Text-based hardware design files
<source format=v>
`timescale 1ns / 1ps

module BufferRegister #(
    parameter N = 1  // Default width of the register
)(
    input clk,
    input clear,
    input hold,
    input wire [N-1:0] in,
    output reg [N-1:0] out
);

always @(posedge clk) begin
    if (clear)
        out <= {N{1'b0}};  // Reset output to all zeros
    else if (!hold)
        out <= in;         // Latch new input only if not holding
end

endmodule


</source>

...

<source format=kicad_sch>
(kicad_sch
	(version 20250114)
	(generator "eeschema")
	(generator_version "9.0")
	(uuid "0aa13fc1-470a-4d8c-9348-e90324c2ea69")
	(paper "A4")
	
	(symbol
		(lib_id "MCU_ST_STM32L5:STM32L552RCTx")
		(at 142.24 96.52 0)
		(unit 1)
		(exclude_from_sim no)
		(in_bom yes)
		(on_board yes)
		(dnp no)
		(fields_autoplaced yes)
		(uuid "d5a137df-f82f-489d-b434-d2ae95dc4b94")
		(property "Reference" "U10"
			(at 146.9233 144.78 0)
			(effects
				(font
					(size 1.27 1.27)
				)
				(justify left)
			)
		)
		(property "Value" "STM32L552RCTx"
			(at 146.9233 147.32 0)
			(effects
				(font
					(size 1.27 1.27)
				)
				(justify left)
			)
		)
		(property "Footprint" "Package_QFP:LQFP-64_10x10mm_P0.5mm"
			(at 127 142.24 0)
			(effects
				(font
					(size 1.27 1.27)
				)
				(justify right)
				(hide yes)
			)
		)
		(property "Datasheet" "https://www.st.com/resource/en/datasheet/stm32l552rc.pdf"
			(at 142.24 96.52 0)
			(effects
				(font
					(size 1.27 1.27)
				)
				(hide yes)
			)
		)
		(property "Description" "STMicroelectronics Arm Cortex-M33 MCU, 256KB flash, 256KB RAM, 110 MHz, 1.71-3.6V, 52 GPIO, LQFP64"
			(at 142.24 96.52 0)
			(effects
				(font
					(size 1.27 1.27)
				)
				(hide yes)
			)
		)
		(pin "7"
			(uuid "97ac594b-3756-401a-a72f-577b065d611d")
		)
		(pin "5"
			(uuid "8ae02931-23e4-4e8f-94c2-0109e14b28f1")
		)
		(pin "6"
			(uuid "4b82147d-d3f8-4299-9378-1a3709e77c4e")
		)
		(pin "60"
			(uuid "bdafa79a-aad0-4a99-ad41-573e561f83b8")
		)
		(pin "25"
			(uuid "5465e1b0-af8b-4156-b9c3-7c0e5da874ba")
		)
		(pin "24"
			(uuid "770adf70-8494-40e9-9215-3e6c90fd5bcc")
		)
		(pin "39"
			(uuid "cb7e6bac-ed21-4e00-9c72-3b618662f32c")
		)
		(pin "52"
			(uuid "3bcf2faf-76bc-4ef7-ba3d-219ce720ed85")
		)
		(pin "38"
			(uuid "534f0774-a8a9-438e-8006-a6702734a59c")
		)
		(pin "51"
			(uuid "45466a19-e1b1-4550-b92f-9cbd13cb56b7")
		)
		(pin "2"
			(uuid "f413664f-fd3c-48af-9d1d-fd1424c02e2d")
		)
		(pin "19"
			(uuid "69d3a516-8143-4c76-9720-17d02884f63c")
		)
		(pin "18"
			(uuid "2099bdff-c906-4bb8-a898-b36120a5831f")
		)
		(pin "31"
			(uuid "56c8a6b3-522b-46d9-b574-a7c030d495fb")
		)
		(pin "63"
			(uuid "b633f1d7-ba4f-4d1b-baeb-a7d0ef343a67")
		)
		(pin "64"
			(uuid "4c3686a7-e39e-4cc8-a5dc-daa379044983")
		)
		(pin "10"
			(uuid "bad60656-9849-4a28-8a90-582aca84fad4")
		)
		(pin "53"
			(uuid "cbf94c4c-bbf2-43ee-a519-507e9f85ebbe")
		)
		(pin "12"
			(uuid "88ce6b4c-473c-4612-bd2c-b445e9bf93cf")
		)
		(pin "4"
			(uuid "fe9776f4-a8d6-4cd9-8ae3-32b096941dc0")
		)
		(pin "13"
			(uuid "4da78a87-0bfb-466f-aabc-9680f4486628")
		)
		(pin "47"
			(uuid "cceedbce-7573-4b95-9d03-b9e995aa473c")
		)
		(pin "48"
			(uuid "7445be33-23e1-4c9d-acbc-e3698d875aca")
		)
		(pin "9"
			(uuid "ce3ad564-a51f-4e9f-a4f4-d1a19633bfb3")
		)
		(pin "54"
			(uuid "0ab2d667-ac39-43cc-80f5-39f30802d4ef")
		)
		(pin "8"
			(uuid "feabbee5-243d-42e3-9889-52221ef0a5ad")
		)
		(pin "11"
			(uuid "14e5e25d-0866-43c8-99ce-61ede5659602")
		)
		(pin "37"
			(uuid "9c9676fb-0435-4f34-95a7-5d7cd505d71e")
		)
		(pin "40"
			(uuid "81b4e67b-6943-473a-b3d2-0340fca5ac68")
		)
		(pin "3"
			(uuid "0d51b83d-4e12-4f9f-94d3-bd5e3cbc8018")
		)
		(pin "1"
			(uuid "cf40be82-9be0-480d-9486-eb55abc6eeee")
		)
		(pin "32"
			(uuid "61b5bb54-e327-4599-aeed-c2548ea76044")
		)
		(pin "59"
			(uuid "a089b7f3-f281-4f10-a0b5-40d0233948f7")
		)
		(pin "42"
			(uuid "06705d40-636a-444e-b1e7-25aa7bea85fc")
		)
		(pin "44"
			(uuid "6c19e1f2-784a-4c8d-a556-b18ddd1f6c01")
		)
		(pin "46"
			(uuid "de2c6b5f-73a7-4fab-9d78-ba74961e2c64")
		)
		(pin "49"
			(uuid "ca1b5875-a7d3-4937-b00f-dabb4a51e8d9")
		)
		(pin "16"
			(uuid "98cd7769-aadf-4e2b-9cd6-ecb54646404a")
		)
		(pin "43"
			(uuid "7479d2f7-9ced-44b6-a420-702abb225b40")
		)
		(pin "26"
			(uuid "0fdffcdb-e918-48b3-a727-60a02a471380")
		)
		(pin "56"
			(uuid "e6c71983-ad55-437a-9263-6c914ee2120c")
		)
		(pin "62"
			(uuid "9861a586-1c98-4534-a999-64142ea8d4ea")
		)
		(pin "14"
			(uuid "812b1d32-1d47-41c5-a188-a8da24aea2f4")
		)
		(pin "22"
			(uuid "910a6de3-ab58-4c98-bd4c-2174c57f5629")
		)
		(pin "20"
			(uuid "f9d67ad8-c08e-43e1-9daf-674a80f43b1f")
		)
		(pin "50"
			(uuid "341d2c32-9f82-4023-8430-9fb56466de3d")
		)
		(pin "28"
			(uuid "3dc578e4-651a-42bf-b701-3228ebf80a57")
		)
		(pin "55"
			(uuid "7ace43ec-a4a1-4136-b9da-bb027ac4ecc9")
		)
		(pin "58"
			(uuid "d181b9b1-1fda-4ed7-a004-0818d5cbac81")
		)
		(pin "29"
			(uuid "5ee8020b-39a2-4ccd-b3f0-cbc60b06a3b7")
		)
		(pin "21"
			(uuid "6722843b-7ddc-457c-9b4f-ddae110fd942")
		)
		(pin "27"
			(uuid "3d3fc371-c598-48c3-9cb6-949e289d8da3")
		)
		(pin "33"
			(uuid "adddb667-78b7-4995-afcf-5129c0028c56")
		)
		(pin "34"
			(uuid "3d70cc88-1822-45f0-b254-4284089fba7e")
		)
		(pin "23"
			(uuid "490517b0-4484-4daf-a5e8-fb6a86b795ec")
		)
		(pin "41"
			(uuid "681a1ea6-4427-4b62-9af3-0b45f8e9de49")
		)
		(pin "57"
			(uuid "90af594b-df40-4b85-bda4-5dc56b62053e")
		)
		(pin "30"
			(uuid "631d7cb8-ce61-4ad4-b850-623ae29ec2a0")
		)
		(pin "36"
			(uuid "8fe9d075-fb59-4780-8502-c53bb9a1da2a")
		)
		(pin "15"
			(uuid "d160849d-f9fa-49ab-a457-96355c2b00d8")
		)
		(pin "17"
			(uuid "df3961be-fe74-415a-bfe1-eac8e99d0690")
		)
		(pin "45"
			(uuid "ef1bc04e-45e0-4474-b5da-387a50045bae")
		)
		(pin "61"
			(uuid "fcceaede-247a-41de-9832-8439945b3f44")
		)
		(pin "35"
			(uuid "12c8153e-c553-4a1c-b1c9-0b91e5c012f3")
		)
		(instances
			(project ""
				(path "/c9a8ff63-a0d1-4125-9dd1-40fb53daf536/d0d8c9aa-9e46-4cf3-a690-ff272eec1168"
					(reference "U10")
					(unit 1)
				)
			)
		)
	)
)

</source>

-- TASK INSTRUCTIONS --
Retype the entries above exactly, but only from the line containing "<source format=v>" through the line containing "else if (!hold)", both included.

-- REPLY --
<source format=v>
`timescale 1ns / 1ps

module BufferRegister #(
    parameter N = 1  // Default width of the register
)(
    input clk,
    input clear,
    input hold,
    input wire [N-1:0] in,
    output reg [N-1:0] out
);

always @(posedge clk) begin
    if (clear)
        out <= {N{1'b0}};  // Reset output to all zeros
    else if (!hold)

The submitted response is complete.